На третью – в эзотерическом магазине “Белые облака” она просто не пришла. Там мы без нее зажигали с Лёней и Седовым.

– Среди твоей публики, – мне потом говорил Седов, у него-то глаз наметанный на такие вещи, – было много сумасшедших. Но особенно меня удивил продавец. Мне казалось: продавцы-то хотя бы нормальные? Ничего подобного. Когда ты читала про звук хлопка одной ладонью, он подошел ко мне и спросил: “А, правда: что такое звук хлопка одной ладонью? Какой ответ?” “Ну, понимаешь, – я стал объяснять, – тут в принципе нет ответа. Этот вопрос только создает ситуацию для ума, который не может ответить привычным способом…” “Нет, а всё-таки?” – он спросил.

Один-единственный верный поклонник моего таланта был точно в здравом уме, он заранее готовился к встрече, ужасно боялся ее прошляпить, считал часы и минуты… И с первых же слов заснул. А когда грянули аплодисменты, вскочил, опрокинув стул, и в смущении убежал.

Где она подметала штанами улицы в столь важный момент? Да где угодно она могла очутиться.

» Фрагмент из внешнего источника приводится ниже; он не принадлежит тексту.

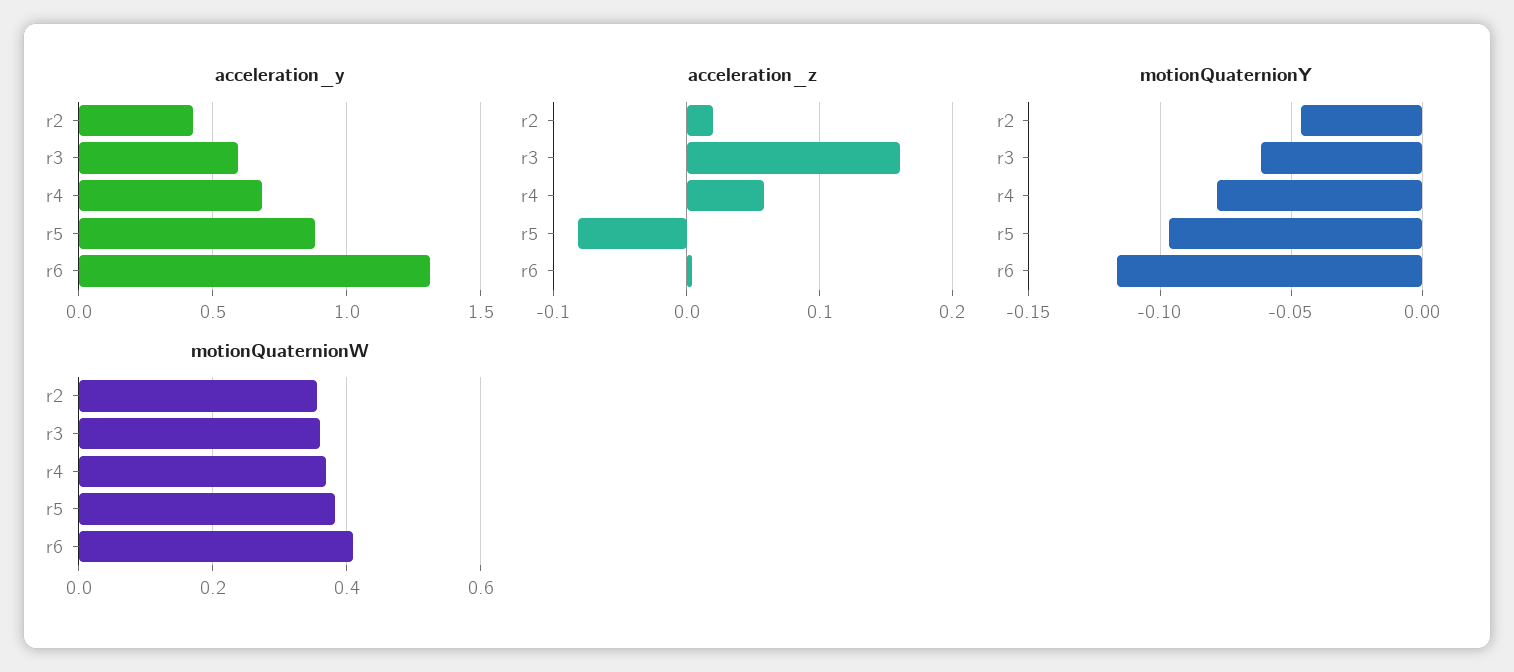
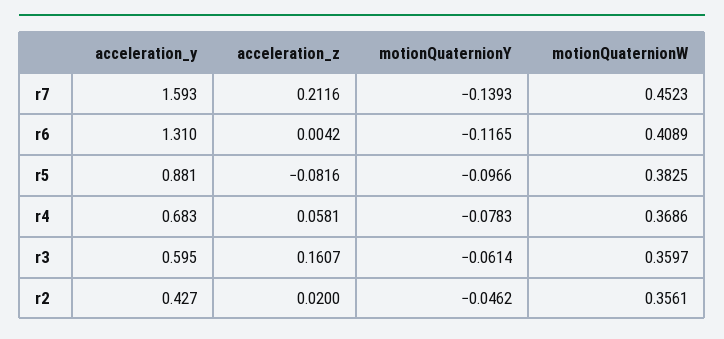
acceleration_y, r7: none -> 1.593
acceleration_z, r7: none -> 0.2116
motionQuaternionY, r7: none -> -0.1393
motionQuaternionW, r7: none -> 0.4523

“Говорила вам или нет, – она писала в письме родителям, – что я задумала поехать в Африку? Через Зимбабве в Кению, через водопад Виктория, вдоль восточного побережья на Север, с трехдневной остановкой на острове Занзибар, дальше Серенгети, саванна и кратер Нгоронгоро, гигантский естественный заповедник с тысячными стадами и картелями хищников. Вы знаете, как давно я уже твержу про Африку. Мечта моя – страна Лимпопо! Этим летом я вдруг поняла, что если в ближайшее время не переведу свою мечту – как ребенка за руку через дорогу – из разряда иллюзий в страну солнца, пыли, масаев, грохочущих табунов и умопомрачительных плоскостей, потом будет уже поздно, острота ощущений будет уже не та…”

“Как это важно для меня сейчас – на гребне молодости дотянуться до солнца, до звезд, пропитаться ветрами иных миров… Тесновато мне тут, на Британском острове! Если я действительно хочу что-то написать, нужно распахнуть свой диапазон выше и дальше за островные пределы. Отсюда желание взлететь на микролайте, нырнуть на дно к акулам, проехать на лошадях через Монголию. Я не кочевник по сути, но и не из оседлых племен. Стремление быть всё время в движении, и, в первую очередь, внутреннем – неважно в какую сторону, ведь с точки зрения пространства не существует движения вперед или назад. А есть импульс, толчок и скольжение, как на коньках. Ноги уже не разъезжаются, как раньше, и от этого радостно и уверенно на душе”.

“…Любимый мой Маришик, я в Нью-Йорке! Любуюсь фаллическим беспределом каменных джунглей и зрю в корень – перевожу семинар по дистанционному видению и осознанным сновидениям. Вернусь в конце мая. Расцветай!”